PyPI workbook run (Track D)

From inside your Track D workbook folder (created by pystatsv1 workbook init --track d --dest ...), run:

pystatsv1 workbook run |trackd_run|

Outputs are written under outputs/track_d/ by default. If you’re unsure what a file is for, start with Track D Outputs Guide.

To see the full chapter-by-chapter run map (D00–D23), see Track D chapter index (PyPI).

Optional: write to a custom output folder:

pystatsv1 workbook run |trackd_run| --outdir outputs/track_d_custom

Interpretation prompts (quick self-check):

What is the accounting or business measurement goal in this chapter?
Which invariant/check would catch a “numbers look fine but are wrong” mistake here?

Accountants and controllers often face a simple constraint: you cannot review every transaction. Sampling is a cost-effective control — but only if it is designed and communicated clearly.

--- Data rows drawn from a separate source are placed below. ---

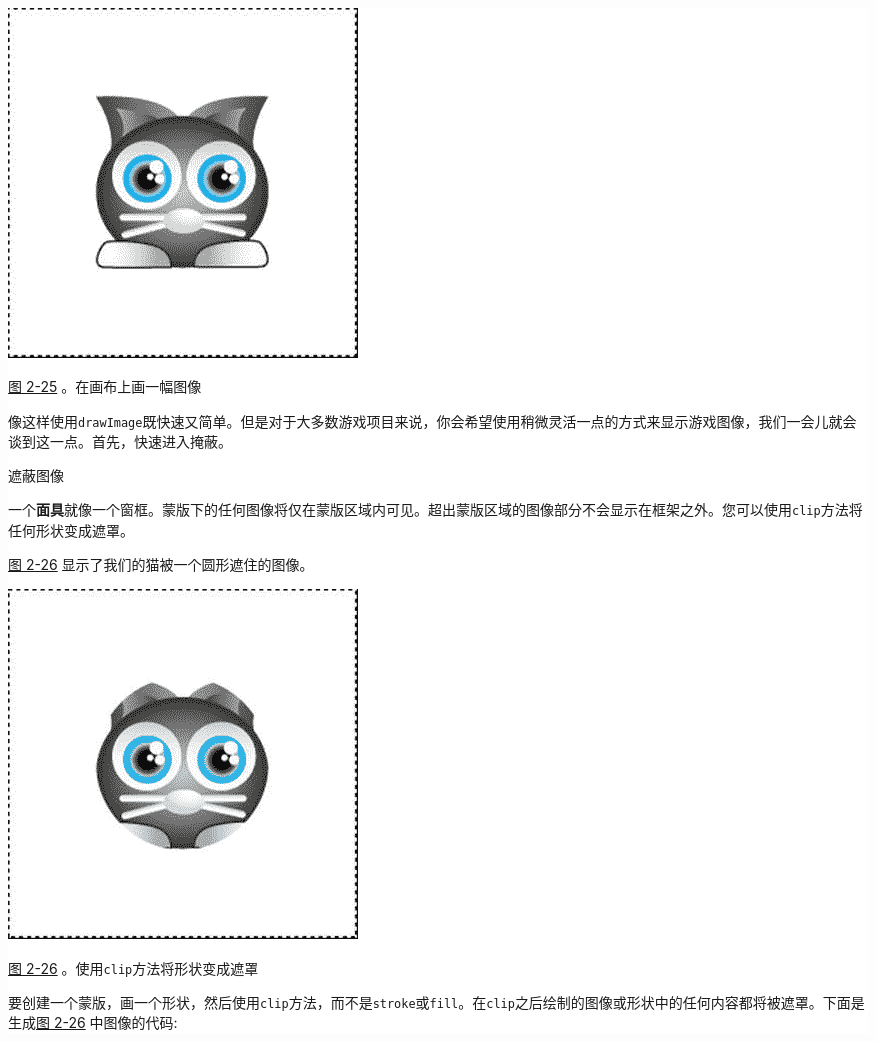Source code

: ![9781430258001_Fig02-25.jpg](img/image00529.jpeg)

[图 2-25](#_Fig25) 。在画布上画一幅图像

像这样使用`drawImage`既快速又简单。但是对于大多数游戏项目来说，你会希望使用稍微灵活一点的方式来显示游戏图像，我们一会儿就会谈到这一点。首先，快速进入掩蔽。

遮蔽图像

一个**面具**就像一个窗框。蒙版下的任何图像将仅在蒙版区域内可见。超出蒙版区域的图像部分不会显示在框架之外。您可以使用`clip`方法将任何形状变成遮罩。

[图 2-26](#Fig26) 显示了我们的猫被一个圆形遮住的图像。

![9781430258001_Fig02-26.jpg](img/image00530.jpeg)

[图 2-26](#_Fig26) 。使用`clip`方法将形状变成遮罩

要创建一个蒙版，画一个形状，然后使用`clip`方法，而不是`stroke`或`fill`。在`clip`之后绘制的图像或形状中的任何内容都将被遮罩。下面是生成[图 2-26](#Fig26) 中图像的代码:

This chapter translates sampling and confidence intervals into audit/control language:

Population vs Sample: what you’re trying to control vs what you actually reviewed.
Random vs Stratified Sampling: everyone has an equal chance vs risk-based groups.
Confidence Intervals: turning “95% confidence” into a plain-English range and a pass/fail control decision.

Learning objectives

After this chapter, you can:

Design a risk-based sampling plan (review 100% of material items, sample the long tail).
Compute a defensible error-rate confidence interval and interpret it in business language.
Draft a short memo that uses the vocabulary auditors expect: population, sample size, materiality, tolerance, confidence.

Data inputs (NSO v1)

We reuse the synthetic dataset from sim_business_nso_v1 and treat A/P invoices as the “pile” to audit:

ap_events.csv — invoice events and payments (we sample invoice rows)

Repro commands

make business-nso-sim
make business-ch11

Or run directly:

python -m scripts.business_ch11_sampling_estimation_audit_controls \
  --datadir data/synthetic/nso_v1 \
  --outdir outputs/track_d \
  --seed 123

Outputs (audit-friendly artifacts)

The chapter writes deterministic artifacts to outputs/track_d:

ch11_sampling_plan.json — explicit parameters + selected invoice IDs
ch11_sampling_summary.json — CI, tolerance decision, and a worked example
ch11_audit_memo.md — short justification memo (plain language)
ch11_figures_manifest.csv — figure metadata for auditability
figures/: * ch11_strata_sampling_bar.png — population vs sample by stratum * ch11_error_rate_ci.png — observed error rate with 95% CI

End-of-chapter problems (implemented concepts)

Design a sampling plan (risk-based). Review 100% of transactions over a materiality threshold (e.g., $1,000), and random-sample a small percentage of immaterial items (e.g., 5% under $50).
Confidence interval calculation (controls lens). Given a sample size and number of errors, compute a 95% CI for the true error rate. If the upper bound exceeds management’s tolerance (e.g., 2%), the control fails.
The audit memo. Justify the approach using proper terms: population, sample size, materiality, stratification, tolerance, confidence.